Le modèle THO à l’épreuve

M. Bloch Préventioque - Sécurité, 2011, n°118, pp.77-81
Marianne BlLOCH, juriste et psychanalyste, propose d’analyser selon le système THO les manifestations dites psychosociales, afin d’en démêler les causes et d’arbitrer entre sphère personnelle et professionnelle.
Ce système (technologique, humain, organisationnel) offre une grille de lecture évitant deux écueils : celui qui consiste à se focaliser sur l’individu et celui qui consiste à condamner l’entreprise en tant que système potentiellement nocif.
Ce modèle repose sur le constat que tout système socio-technique peut être considéré comme un ensemble d’éléments en interaction dynamique, organisé en fonction d’un but et que ce système se décompose donc en trois sous-ensembles : technologique, humain et organisationnel.

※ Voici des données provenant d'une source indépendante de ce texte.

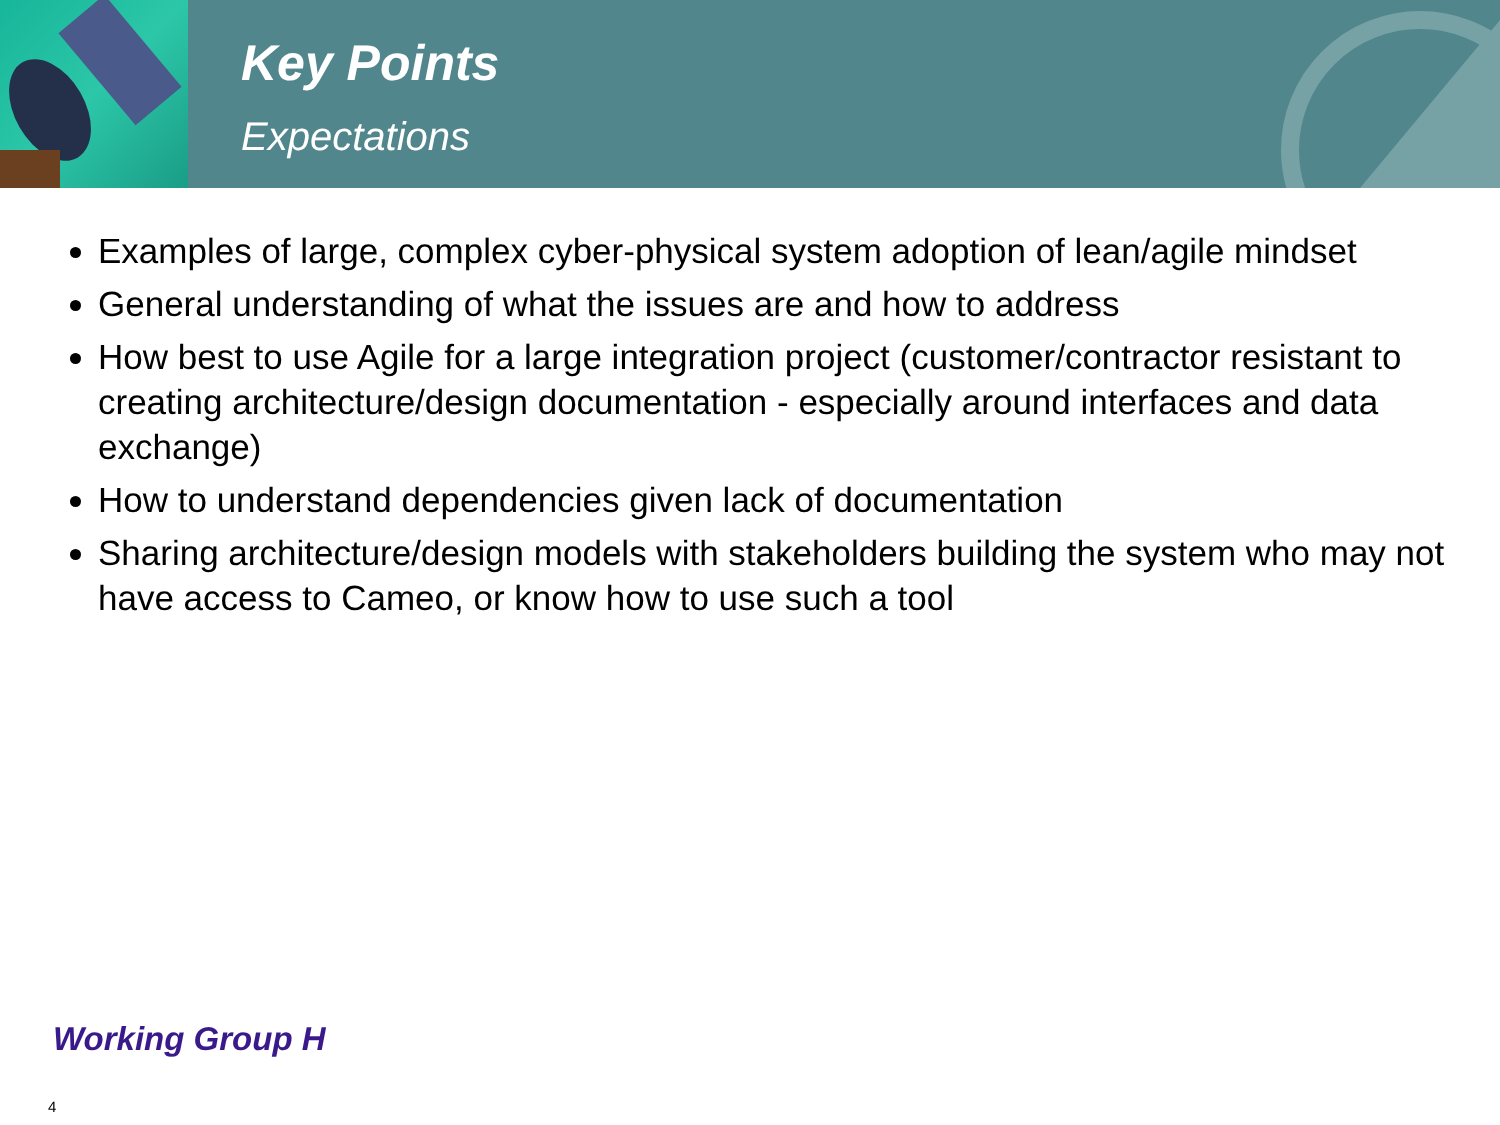Key Points
Expectations
Examples of large, complex cyber-physical system adoption of lean/agile mindset
General understanding of what the issues are and how to address
How best to use Agile for a large integration project (customer/contractor resistant to creating architecture/design documentation - especially around interfaces and data exchange)
How to understand dependencies given lack of documentation
Sharing architecture/design models with stakeholders building the system who may not have access to Cameo, or know how to use such a tool
Working Group H
4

Un système quel qu’il soit peut présenter un certain nombre de défaillances latentes dont les effets peuvent mener à des actions dangereuses et affaiblir les mécanismes de défense du système. L’auteur les assimile aux agents pathogènes qui peuvent attaquer le corps humain. Dans les entreprises, trois formes d’agents pathogènes peuvent être isolées : des émergences ( c’est-à-dire les propriétés qui présentent un caractère de nouveauté), la dualité qui résulte de choix entre des impératifs complémentaires, mais parfois antagonistes quand cela concerne la qualité, le coût et la sécurité. Enfin il existe les interfaces qui sont les différentes catégories d’interactions existant au sein d’un sous système et entre sous systèmes.
Tout cela permet d’analyser l’ensemble des éléments qui ont pu concourir au suicide. L’important est d’accueillir le ressenti du sujet afin de mieux comprendre son mal-être. Il faut inciter le patient à poser une explication rationnelle, c’est-à-dire à prendre du recul vis-à-vis d’une situation afin de désamorcer le processus suicidaire. Il est hélas parfois plus facile de ne rien dire et il est vrai qu’à l’heure de la communication en temps réel, le dialogue devient rare. Enfin après un suicide en entreprise, il faut réagir et non seulement accepter de se remettre en cause et ouvrir une réflexion sur la politique et les différents acteurs mais aussi faire en sorte que chaque manager occupe et tienne son rôle.